Mechanisms linked to synthesis

· Free-radical substitution: alkane + halogen under UV light; stages = initiation, propagation, termination.
· Electrophilic addition: alkene reacts with H₂, HX, X₂, or steam; watch for Markovnikov addition via more stable carbocation.
· Nucleophilic substitution: halogenoalkane reacts with OH⁻, CN⁻, NH₃; primary tends to SN2, tertiary tends to SN1.
· Nucleophilic addition: aldehydes/ketones react with HCN/KCN; CN⁻ attacks the δ⁺ carbonyl carbon.
· Electrophilic substitution: arenes react by substitution, not addition, because substitution preserves aromatic stability.
· Addition–elimination: acyl chlorides react with water, alcohols, phenols, ammonia, or amines.
· Mechanism questions require correct curly arrows starting from a bond or lone pair, not from atoms or charges randomly.

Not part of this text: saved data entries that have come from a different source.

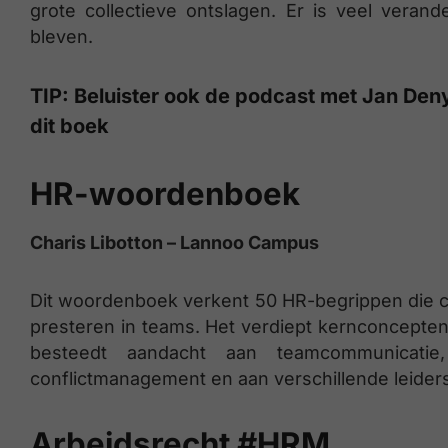
grote collectieve ontslagen. Er is veel veran
bleven.
TIP: Beluister ook de podcast met Jan Deny
dit boek
HR-woordenboek
Charis Libotton – Lannoo Campus
Dit woordenboek verkent 50 HR-begrippen die cr
presteren in teams. Het verdiept kernconcepte
besteedt aandacht aan teamcommunicatie, f
conflictmanagement en aan verschillende leiders
Arbeidsrecht #HRM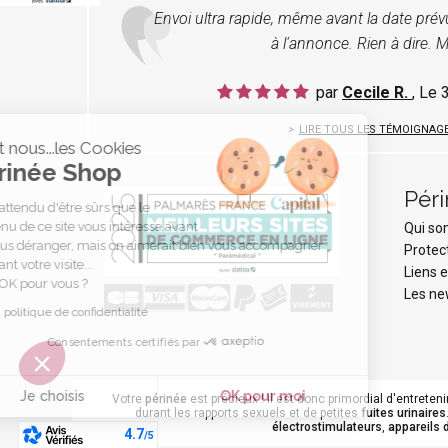
Envoi ultra rapide, même avant la date pré
à l'annonce. Rien à dire. M
par
Cecile R.
, Le
LIRE TOUS LES TÉMOIGNAG
C'est nous...les Cookies
Périnée Shop
Pér
On a attendu d'être sûrs que le
contenu de ce site vous intéresse avant
Qui s
de vous déranger, mais on aimerait bien vous accompagner
Protec
pendant votre visite...
Liens e
C'est OK pour vous ?
Les ne
Lire la politique de confidentialité
Consentements certifiés par
Je choisis
OK pour moi
Votre
périnée
est précieux ! Il est donc primordial d'entreteni
durant les rapports sexuels et de petites
fuites urinaires
Axeptio consent
électrostimulateurs
,
appareils 
Plateforme de Gestion du Consentement : Personnalisez vo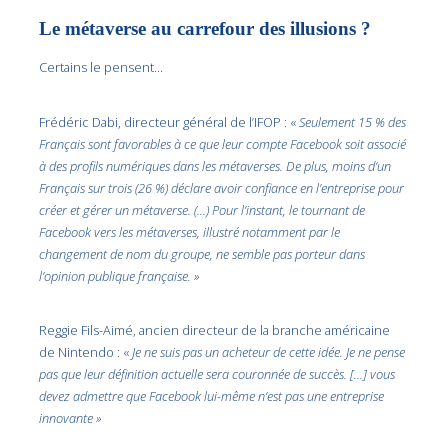
Le métaverse au carrefour des illusions ?
Certains le pensent…
Frédéric Dabi, directeur général de l’IFOP : «
Seulement 15 % des
Français sont favorables à ce que leur compte Facebook soit associé
à des profils numériques dans les métaverses. De plus, moins d’un
Français sur trois (26 %) déclare avoir confiance en l’entreprise pour
créer et gérer un métaverse. (…) Pour l’instant, le tournant de
Facebook vers les métaverses, illustré notamment par le
changement de nom du groupe, ne semble pas porteur dans
l’opinion publique française. »
Reggie Fils-Aimé, ancien directeur de la branche américaine
de Nintendo : «
Je ne suis pas un acheteur de cette idée. Je ne pense
pas que leur définition actuelle sera couronnée de succès. […] vous
devez admettre que Facebook lui-même n’est pas une entreprise
innovante »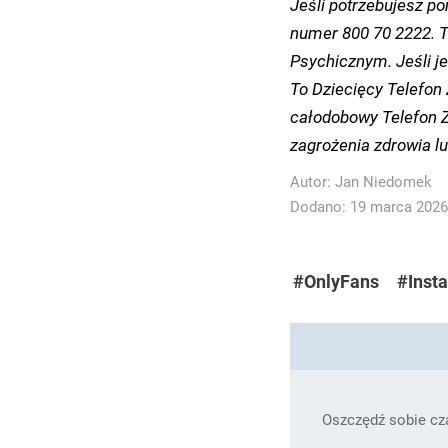
Jeśli potrzebujesz p
numer 800 70 2222. T
Psychicznym. Jeśli j
To Dziecięcy Telefon
całodobowy Telefon Za
zagrożenia zdrowia l
Autor:
Jan Niedomek
Dodano: 19 marca 2026 
#OnlyFans
#Inst
Oszczędź sobie cza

The diagram shows how an aromatic ring reacts with an electrophile, forms a resonance-stabilised intermediate, then loses H⁺ to restore aromaticity. This explains why benzene usually undergoes substitution rather than addition. Source

Analysing a given synthetic route

· For each step, state the reaction type: addition, substitution, elimination, hydrolysis, condensation, oxidation, or reduction.
· Identify the functional group changed and the functional group formed.
· Give exact reagents and conditions, e.g. acidified K₂Cr₂O₇ + reflux, not just “oxidation”.
· Predict by-products, especially HCl from acyl chloride reactions, water from esterification/condensation, and salts from neutralisation.
· Check if the route changes the carbon skeleton: most reactions keep carbon number the same, but KCN substitution increases chain length by one.
· Consider possible mixtures: free-radical substitution and some aromatic substitution reactions can produce multiple products.
· Explain why a route works using functional group reactivity, not just memorised arrows.

Common exam traps

· Do not confuse KCN/ethanol with halogenoalkanes and HCN/KCN with carbonyls.
· Do not oxidise a ketone or tertiary alcohol under normal syllabus conditions.
· Do not use reflux when the question wants an aldehyde from a primary alcohol; use distillation.
· Do not forget acidification after alkaline hydrolysis of a nitrile or ester if the final product must be a carboxylic acid.
· Do not write NaBH₄ for reducing carboxylic acids, nitriles, or amides; use LiAlH₄ where required.
· Do not assume halogenoarenes react like halogenoalkanes; aryl C–X bonds resist nucleophilic substitution.
· Do not miss by-products: acyl chloride + alcohol/phenol/ammonia/amine forms HCl.
· Do not ignore directing effects in aromatic substitution.